Monday, September 26, 2011

What are nuclear bombs good for?

Why did Japan surrender? Very interesting---the scholarly claim reported is that Japan surrendered only because of the Soviet Union's entry into the war deprecated their strategy to try "to convince the Soviet Union, still neutral in the Asian theater, to mediate a settlement with the Americans. Stalin, they calculated, might negotiate more favorable terms in exchange for territory in Asia." Moreover:
The bomb - horrific as it was - was not as special as Americans have always imagined... The photos of charred Tokyo and charred Hiroshima are indistinguishable. In fact, more than 60 of Japan’s cities had been substantially destroyed by the time of the Hiroshima attack.

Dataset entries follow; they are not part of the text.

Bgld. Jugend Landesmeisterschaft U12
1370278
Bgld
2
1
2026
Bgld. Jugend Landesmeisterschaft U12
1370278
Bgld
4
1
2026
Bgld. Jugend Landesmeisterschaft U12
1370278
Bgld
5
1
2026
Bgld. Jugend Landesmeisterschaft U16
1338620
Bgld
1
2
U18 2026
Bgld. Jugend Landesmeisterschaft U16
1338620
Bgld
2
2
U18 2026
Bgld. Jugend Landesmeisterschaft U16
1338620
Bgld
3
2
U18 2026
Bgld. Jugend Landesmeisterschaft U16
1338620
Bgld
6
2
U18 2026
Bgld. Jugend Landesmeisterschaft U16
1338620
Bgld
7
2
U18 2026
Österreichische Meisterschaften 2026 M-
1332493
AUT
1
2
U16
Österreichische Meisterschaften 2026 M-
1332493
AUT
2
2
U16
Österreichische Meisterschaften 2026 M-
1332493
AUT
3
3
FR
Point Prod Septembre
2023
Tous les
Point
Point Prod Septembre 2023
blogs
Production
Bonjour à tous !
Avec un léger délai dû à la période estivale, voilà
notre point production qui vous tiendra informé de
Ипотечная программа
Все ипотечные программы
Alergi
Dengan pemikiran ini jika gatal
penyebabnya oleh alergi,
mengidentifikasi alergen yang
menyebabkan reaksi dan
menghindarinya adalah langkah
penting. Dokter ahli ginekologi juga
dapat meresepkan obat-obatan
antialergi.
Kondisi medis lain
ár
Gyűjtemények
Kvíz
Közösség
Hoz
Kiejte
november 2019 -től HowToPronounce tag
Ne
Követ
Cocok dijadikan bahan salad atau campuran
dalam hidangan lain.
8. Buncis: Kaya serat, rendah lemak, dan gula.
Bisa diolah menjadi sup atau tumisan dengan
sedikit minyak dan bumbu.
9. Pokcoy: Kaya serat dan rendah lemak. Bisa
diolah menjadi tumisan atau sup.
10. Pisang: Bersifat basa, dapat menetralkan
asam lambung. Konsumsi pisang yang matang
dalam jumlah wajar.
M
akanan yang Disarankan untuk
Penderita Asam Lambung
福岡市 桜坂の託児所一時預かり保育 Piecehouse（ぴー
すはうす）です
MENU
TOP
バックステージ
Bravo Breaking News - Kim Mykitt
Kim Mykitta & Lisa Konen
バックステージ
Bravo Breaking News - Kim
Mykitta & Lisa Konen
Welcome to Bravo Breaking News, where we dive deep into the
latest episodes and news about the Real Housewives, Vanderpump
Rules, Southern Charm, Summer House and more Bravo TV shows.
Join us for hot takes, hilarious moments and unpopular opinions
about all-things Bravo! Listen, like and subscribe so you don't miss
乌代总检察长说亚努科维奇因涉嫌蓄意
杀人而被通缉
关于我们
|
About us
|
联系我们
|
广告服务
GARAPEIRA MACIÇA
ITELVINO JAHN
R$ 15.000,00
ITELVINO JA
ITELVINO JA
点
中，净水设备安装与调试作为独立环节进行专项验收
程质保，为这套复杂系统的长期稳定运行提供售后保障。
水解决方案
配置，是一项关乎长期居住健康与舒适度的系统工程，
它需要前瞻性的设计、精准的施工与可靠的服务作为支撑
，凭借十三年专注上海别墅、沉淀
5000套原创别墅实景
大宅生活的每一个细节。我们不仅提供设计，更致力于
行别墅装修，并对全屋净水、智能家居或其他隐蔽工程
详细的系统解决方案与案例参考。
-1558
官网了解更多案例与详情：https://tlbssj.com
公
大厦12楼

However, the journalist speculates a bit too carelessly at the end:

Hasegawa’s scholarship disturbs this simple logic. If the atomic bomb alone could not compel the Japanese to submit, then perhaps the nuclear deterrent is not as strong as it seems. In fact, Wilson argues, history suggests that leveling population centers, by whatever method, does not force surrender... If killing large numbers of civilians does not have a military impact, then what, Wilson asks, is the purpose of keeping nuclear weapons? We know they are dangerous. If they turn out not to be strategically effective, then nuclear weapons are not trump cards, but time bombs beneath our feet.
Sometime between 1945 and 1961, the stakes increased from the destruction of a few major cities to the destruction of all major cities. Mad or not, MAD worked: the Soviets withdrew their missiles from Cuba and Kennedy secretly agreed to withdraw US missiles from Turkey. Moreover, in a counterfactual 1945 in which Japan didn't surrender and we kept dropping nukes, the eventual result would have been a sparsely populated, poisoned Japan. At that point, surrender would be irrelevant.